—On doit rarement sa fortune à son mérite. On la doit presque toujours à son Canard du Labrador, conclut Cabissol. Mais il faut savoir cultiver son canard ou celui de son oncle! Et pour cela, il faut être, comme le jeune Théodule, un arriviste à tous crins. Il n’a pas encore l’âge d’être électeur, celui-là, et il est déjà un des plus puissants personnages de l’Etat, une sorte de petite Eminence grise. Il fait et défait des préfets, des gouverneurs, des ministres. Sa femme fait des académiciens. Tous les souverains qui visitent la capitale traversent son salon, et il est, par suite, tout couvert de croix. Il est, de plus, comblé de sinécures; il vient encore d’être nommé conservateur des Hiéroglyphes de l’Obélisque. On dit que, s’il le veut, il arrivera à la présidence de la République... dès qu’il aura atteint sa majorité. Une seule chose le désole, c’est la décision récente qui ne lui permettra pas d’obtenir sans scandale, avant sa trentième année, les palmes académiques, qu’il fait donner deux fois par an à tout un peuple!
—Mon cher Cabissol, dit M. Rinal, vous êtes, vous aussi, un maître galégeaïré, car pendant tout votre invraisemblable récit j’ai cru à plusieurs reprises qu’il était vrai.
—Parbleu! dit Cabissol, il est beaucoup plus vrai que la vérité, ce qui, pour les contes, n’est point rare.
Et, sur ce mot, chacun s’alla coucher.
CHAPITRE XLIX
Où l’on verra l’histoire jolie de la Poule verte, comment l’horrible Grondard dénoua le roman de Tonia et du roi des Maures, et avec quel désintéressement admirable Pastouré refusa une haute position.
Le lendemain au soir:
—Votre histoire d’hier n’était pas beaucoup gaie, monsieur Cabissol, dit Maurin.

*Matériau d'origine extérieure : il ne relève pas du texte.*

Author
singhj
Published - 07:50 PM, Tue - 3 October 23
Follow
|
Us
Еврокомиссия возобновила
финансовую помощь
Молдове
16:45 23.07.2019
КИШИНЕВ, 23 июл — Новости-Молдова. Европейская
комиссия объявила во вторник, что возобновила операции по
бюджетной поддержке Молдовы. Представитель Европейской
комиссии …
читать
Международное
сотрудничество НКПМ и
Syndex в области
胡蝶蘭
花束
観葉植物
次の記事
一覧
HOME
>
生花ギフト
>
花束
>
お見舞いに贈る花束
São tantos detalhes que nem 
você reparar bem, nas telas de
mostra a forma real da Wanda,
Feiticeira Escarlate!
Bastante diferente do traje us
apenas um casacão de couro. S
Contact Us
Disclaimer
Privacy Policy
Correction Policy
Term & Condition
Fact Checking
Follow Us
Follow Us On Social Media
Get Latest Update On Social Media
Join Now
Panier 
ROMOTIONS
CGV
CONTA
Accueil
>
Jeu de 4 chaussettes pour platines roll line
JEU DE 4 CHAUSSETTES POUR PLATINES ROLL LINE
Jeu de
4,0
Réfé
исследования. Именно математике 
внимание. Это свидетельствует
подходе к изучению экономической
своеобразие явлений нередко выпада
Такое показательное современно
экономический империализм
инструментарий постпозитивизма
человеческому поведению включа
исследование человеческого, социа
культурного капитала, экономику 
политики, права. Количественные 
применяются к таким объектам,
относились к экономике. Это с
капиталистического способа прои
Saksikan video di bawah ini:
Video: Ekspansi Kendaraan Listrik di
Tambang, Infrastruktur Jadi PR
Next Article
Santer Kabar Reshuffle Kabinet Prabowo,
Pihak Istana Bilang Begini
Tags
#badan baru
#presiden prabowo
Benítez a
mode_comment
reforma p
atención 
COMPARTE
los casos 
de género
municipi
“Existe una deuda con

J’y ai réfléchi cette nuit: elle veut dire que le gouvernement des hommes n’appartient pas toujours à ceux qui ont le mérite. C’est vrai peut-être bien, mais ce n’est pas agréable à penser.
«Il n’est peut-être pas agréable non plus de se dire que notre gouvernement de la République favorise tant d’intrigues!